Heron credits Falco’s fine-pointing of the F-16 to a control strategy that emphasized smoothness. “We’re controlling it around 10 Hz. It looked like a lot of our competitors were controlling at 50 Hz,” Bell says. That limited update rate required the AI agent to know its trajectory for the next 3 sec. to keep its opponent within the 1-deg. cone of the “gun.”
“We saw that a lot with Lockheed, where we’re both nose-on, we’re both doing damage, but for whatever fractions of a second that they don’t have us in their 1-deg. cone, that’s when we’re racking up damage and they’re not,” he says. “That’s how we won a lot of those engagements.”
Bell also credits Falco’s success to Heron’s approach to reinforcement learning, a technique in which an AI agent is trained by being rewarded for certain actions. Falco was trained over a total of about five weeks through billions of dogfights against a league of 102 unique AI agents.
“We started off early with a league of agents,” he says. “We wanted to create multiple different agents that are all flying in certain patterns. They have different reward structures, different ways of controlling the plane and different neural network architectures. The league gave us the robustness so that, across the board, we were able to beat any opponent, including the human, that we went against.”
Heron used model-free reinforcement learning. “There’s no model of how the environment’s going to run. We’re not predicting the future state of the other plane or our own. It’s much easier,” says Bell. By avoiding the complex problem of modeling, Heron was able to start training Falco on Day 1. “It’s hard to do and if your model’s bad, then your agent’s going to end up worse,” he says.
Over in just 10 min., the human pilot’s one-sided loss to a machine unleashed a spate of comment and speculation online, ranging from “end of an era” to “just one more overhyped AI demonstration.” But DARPA has not set out to replace the human pilot. Instead, its ACE program aims to build trust in AI so that the pilot can focus on battle management while the machine flies the aircraft.

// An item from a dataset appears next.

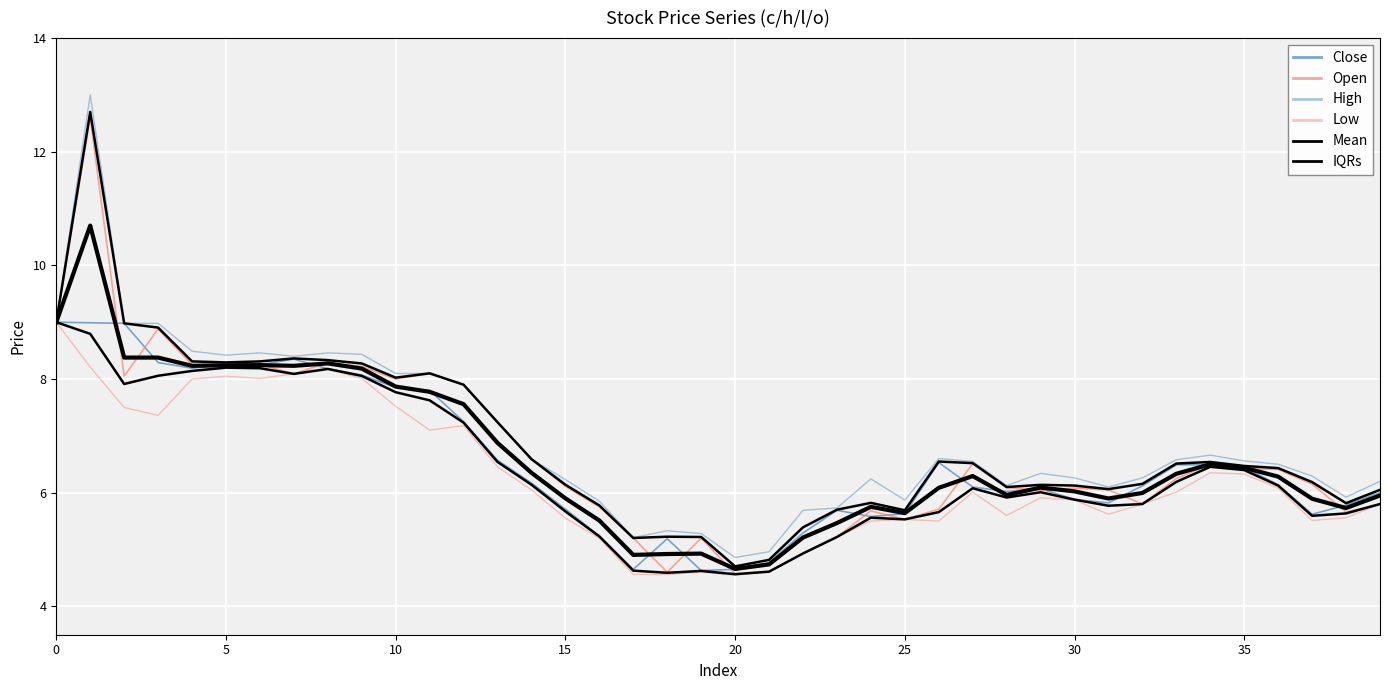

What is the sum of the Low values at 21 and 17?

9.2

“If we convinced even a couple of pilots that what they were seeing out of this Heron autonomous agent looked like something that was intelligent and creative and making smart decisions in this dynamic BFM engagement, then I’m considering it a success because those are the first steps I need to create trust in these sorts of agents,” Javorsek says.
“If I were to walk away from today and say, ‘I don’t trust the AI’s ability to perform fine motor movements and achieve kills and [damage] that I’m uncomfortable with,’ I’d have a lack of integrity,” Banger says.
The mystery fighter pilot also joined in the speculation on how AI-controlled autonomous aircraft could change the face of air combat. “If I have an autonomous system out there, and we’re in combat against a singular adversary, I would love to have it take that high-aspect gunshot on the enemy,” he says.
There is also potential for “developing a wingman that has learned my assumptions so well that it’s able to predict with 98-99% probability what I’m going to do, and so we as a combat pair or four-ship become even more lethal,” he says. “For that reason, I don’t think you’re seeing the end of a human fighter pilot, I think you’re seeing the refinement into a human weapon system.”